Indeed, if anything stopped Angel Witch from becoming a household name like other NWOBHM era bands, it was the fact that they couldn’t keep their shit straight. Guitarist and vocalist Kevin Heybourne did his best, but a simple glance at the band’s Wikipedia entry reveals a “past members” list long enough to make heads explode.

So now, As Above, So Below emerges as the band’s fifth studio record. It is their first album in 14 years and their first since their debut to feature Heybourne back in the vocal position.

A lot has changed since Angel Witch, of course. As Above, So Below is a touch on the sluggish side, but that’s not necessarily a bad thing. Expecting this to be the same act as they were in 1980 is a touch on the naïve side.

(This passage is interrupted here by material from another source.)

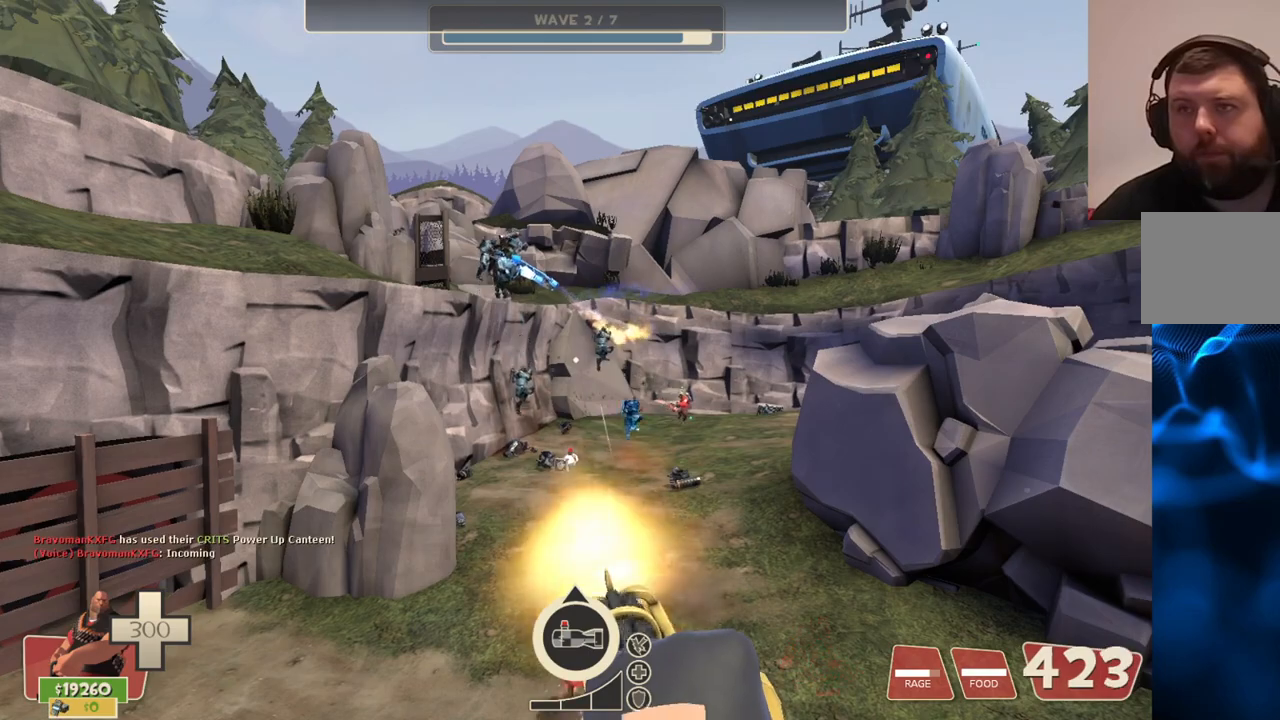
{"buttons": ["L2", "R2"], "left_stick": "center", "right_stick": "center", "events": []}
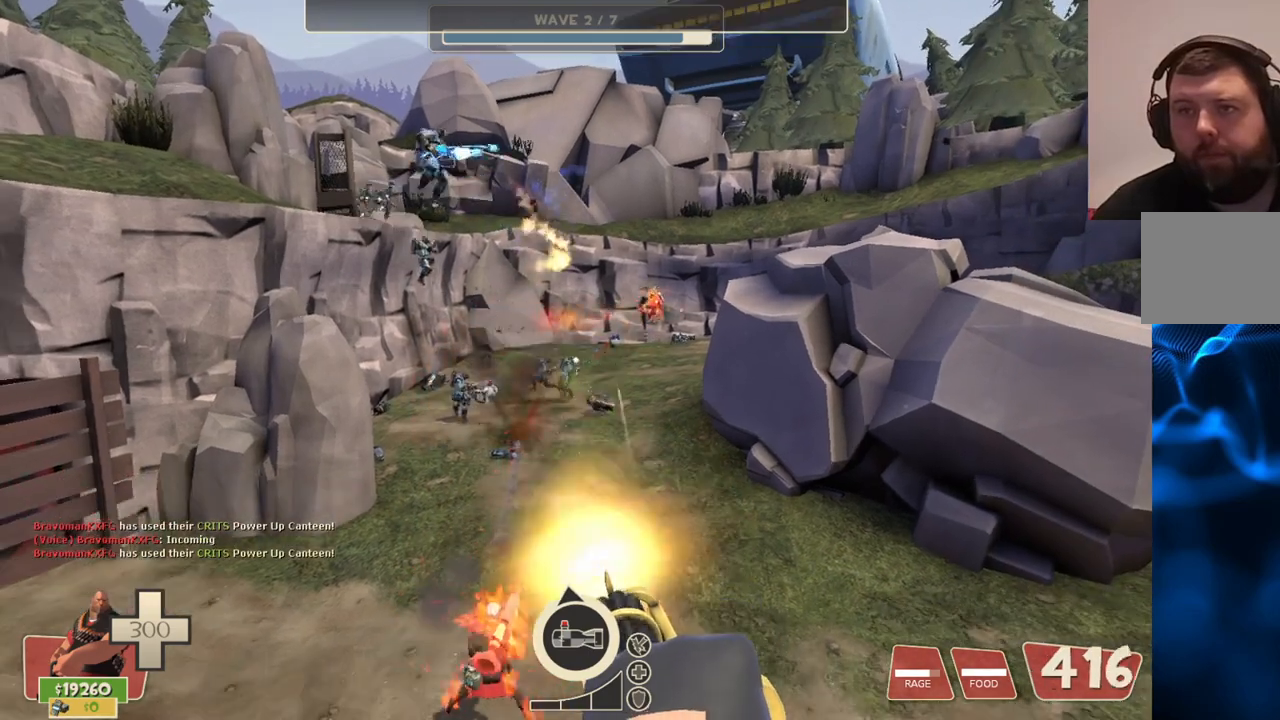
{"buttons": ["L2", "R2"], "left_stick": "center", "right_stick": "center", "events": []}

What As Above, So Below seems to be is an attempt to meld the demons of the past with what’s left in the present. It is an exceptionally modern record in a lot of ways, with smooth production values and a relatively glossy feel. It doesn’t have the frenzied insanity of the band’s earlier work, but it’s not a desperate grasp at the ring either.

The record is filled with mid-paced jams and sludgy rock segments for the most part, with “The Horla” perhaps the best of the bunch. It is a pretty spacious tune ad Heybourne’s vocals are a perfect fit, punching up in the right spots as the band unleashes some nifty power on the chorus. Drummer Andrew Prestidge gets to toy with some hefty fills as the track plods along.

“Guillotine” is a nice trip back in time. It opens with a nice chugging riff and splashes to life as a sort of homage to the late 1970s. Once again, Prestidge’s work keeps the track honest. Heybourne seems to unleash the inner demons a little more, too.

As Above, So Below is a pretty damn satisfying record. It doesn’t recapture the lightning in the bottle that was the NWOBHM era, but what could? Angel Witch manages to give us a glimpse of what could have been, if only for a little while, and that makes for some sweet sounds in the headphones indeed.